National Museums Liverpool has an Information Sheet (PDF) describing 19th and 20th century emigration. The section titled "Awaiting Departure" gives us an idea of what James Richman's experience there was probably like in 1855.
"Emigrants were not allowed on board their ships until the day before, or the actual day of sailing, so this meant that most emigrants usually spent between one and ten days waiting for their ship in a Liverpool lodging house. In the mid-19th century emigrants passing through Liverpool were liable to harassment and fraud by local confidence tricksters, known as 'runners'. Runners frequently snatched the emigrants' luggage and would only return it if the emigrant paid a large fee. In the late 1840s and 1850s, lodging houses were often inhospitable, dirty and overcrowded."
For general information about British trains, I suggest you check out the National Railway Museum. We visited it when we were in York last year and it is amazing!

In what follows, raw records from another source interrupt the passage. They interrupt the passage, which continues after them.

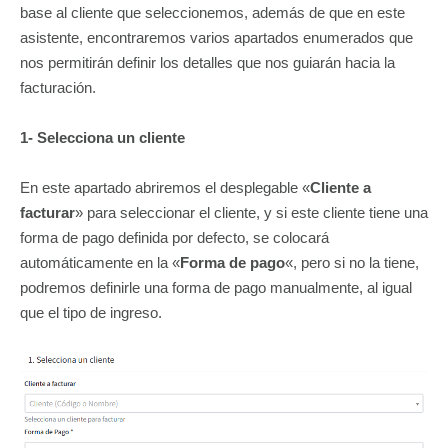
base al cliente que seleccionemos, además de que en este
asistente, encontraremos varios apartados enumerados que
nos permitirán definir los detalles que nos guiarán hacia la
facturación.
1- Selecciona un cliente
En este apartado abriremos el desplegable «
Cliente a
facturar
» para seleccionar el cliente, y si este cliente tiene una
forma de pago definida por defecto, se colocará
automáticamente en la «
Forma de pago
«, pero si no la tiene,
podremos definirle una forma de pago manualmente, al igual
que el tipo de ingreso.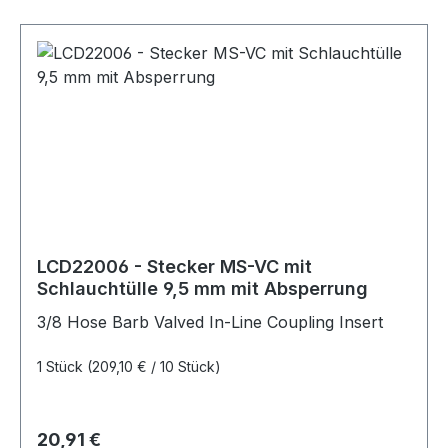
LCD22006 - Stecker MS-VC mit
Schlauchtülle 9,5 mm mit Absperrung
3/8 Hose Barb Valved In-Line Coupling Insert
1 Stück
(209,10 € / 10 Stück)
Regulärer Preis:
20,91 €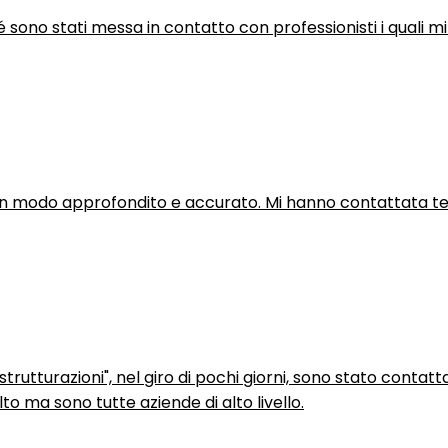
hé sono stati messa in contatto con professionisti i quali mi
in modo approfondito e accurato. Mi hanno contattata tel
trutturazioni", nel giro di pochi giorni, sono stato contatt
to ma sono tutte aziende di alto livello.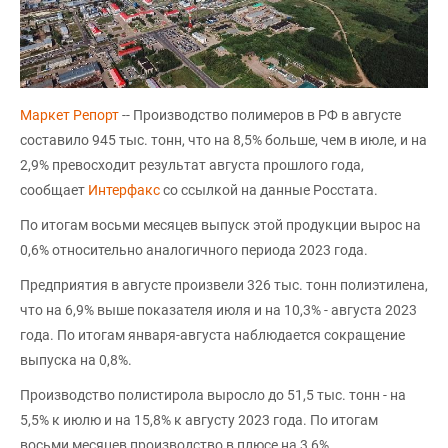
Маркет Репорт
-- Производство полимеров в РФ в августе
составило 945 тыс. тонн, что на 8,5% больше, чем в июле, и на
2,9% превосходит результат августа прошлого года,
сообщает
Интерфакс
со ссылкой на данные Росстата.
По итогам восьми месяцев выпуск этой продукции вырос на
0,6% относительно аналогичного периода 2023 года.
Предприятия в августе произвели 326 тыс. тонн полиэтилена,
что на 6,9% выше показателя июля и на 10,3% - августа 2023
года. По итогам января-августа наблюдается сокращение
выпуска на 0,8%.
Производство полистирола выросло до 51,5 тыс. тонн - на
5,5% к июлю и на 15,8% к августу 2023 года. По итогам
восьми месяцев производство в плюсе на 3,6%.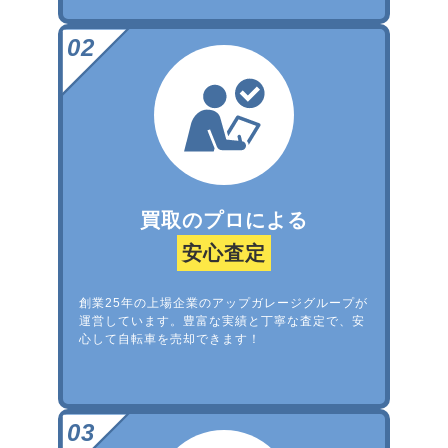
買取のプロによる
安心査定
創業25年の上場企業のアップガレージグループが
運営しています。豊富な実績と丁寧な査定で、安
心して自転車を売却できます！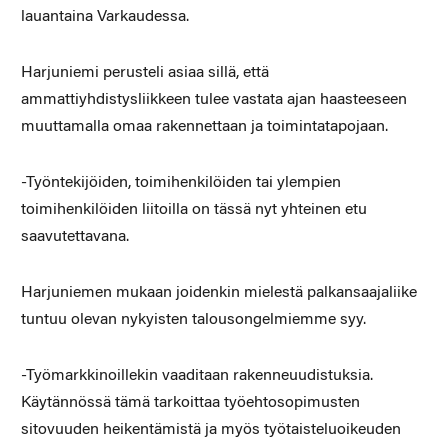
lauantaina Varkaudessa.
Harjuniemi perusteli asiaa sillä, että
ammattiyhdistysliikkeen tulee vastata ajan haasteeseen
muuttamalla omaa rakennettaan ja toimintatapojaan.
-Työntekijöiden, toimihenkilöiden tai ylempien
toimihenkilöiden liitoilla on tässä nyt yhteinen etu
saavutettavana.
Harjuniemen mukaan joidenkin mielestä palkansaajaliike
tuntuu olevan nykyisten talousongelmiemme syy.
-Työmarkkinoillekin vaaditaan rakenneuudistuksia.
Käytännössä tämä tarkoittaa työehtosopimusten
sitovuuden heikentämistä ja myös työtaisteluoikeuden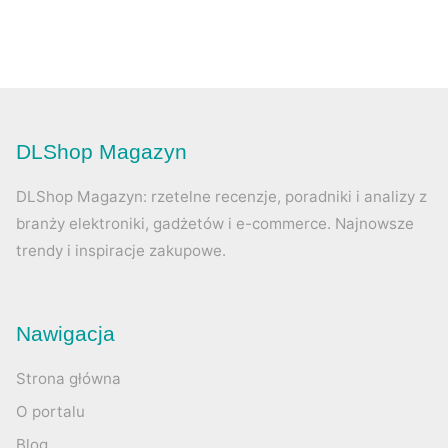
DLShop Magazyn
DLShop Magazyn: rzetelne recenzje, poradniki i analizy z
branży elektroniki, gadżetów i e-commerce. Najnowsze
trendy i inspiracje zakupowe.
Nawigacja
Strona główna
O portalu
Blog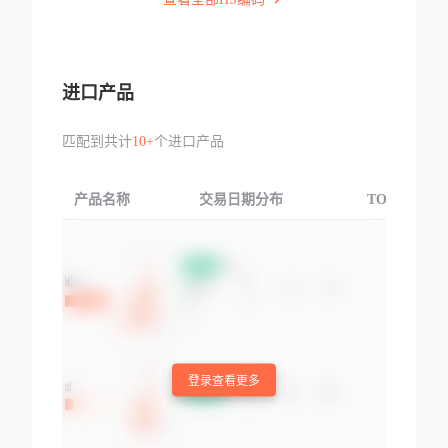
进口产品
匹配到共计
10+
个进口产品
产品名称
交易日期分布
TOP3交易国
登录查看更多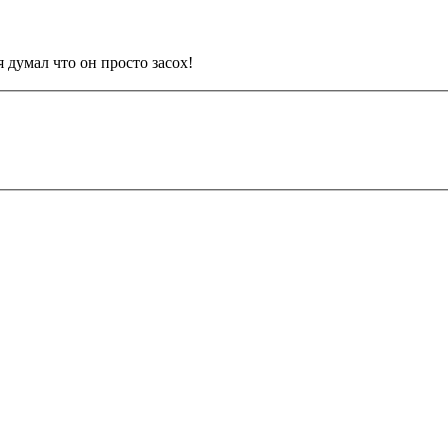
я думал что он просто засох!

*I added my 3rd great grandfather William T. Slater, the English deserter from the War of 1812 in the comment section of Randy's blog last night.
**And of course, the trains would have been pulled by steam locomotives. If you want to hear and see what they sounded like the obsessive trainspotters of England have puts lots of videos on YouTube. (Unfortunately none of them are short.)
***'Railways', in A History of the County of Wiltshire: Volume 4, ed. Elizabeth Crittall (London, 1959), pp. 280-293 http://www.british-history.ac.uk/vch/wilts/vol4/pp280-293 [accessed 21 November 2015].


© 2015 Copyright, Christine Manczuk, All Rights Reserved.

2 comments:

  1. Well done, Pat! You did the homework that I should have done.

    Thanks -- Randy

    ReplyDelete
  2. I loved the railroad museum in York! I got to go into the locomotive! Very sad that the rail system in England was dismantled and is now nothing like it was even 50 years ago.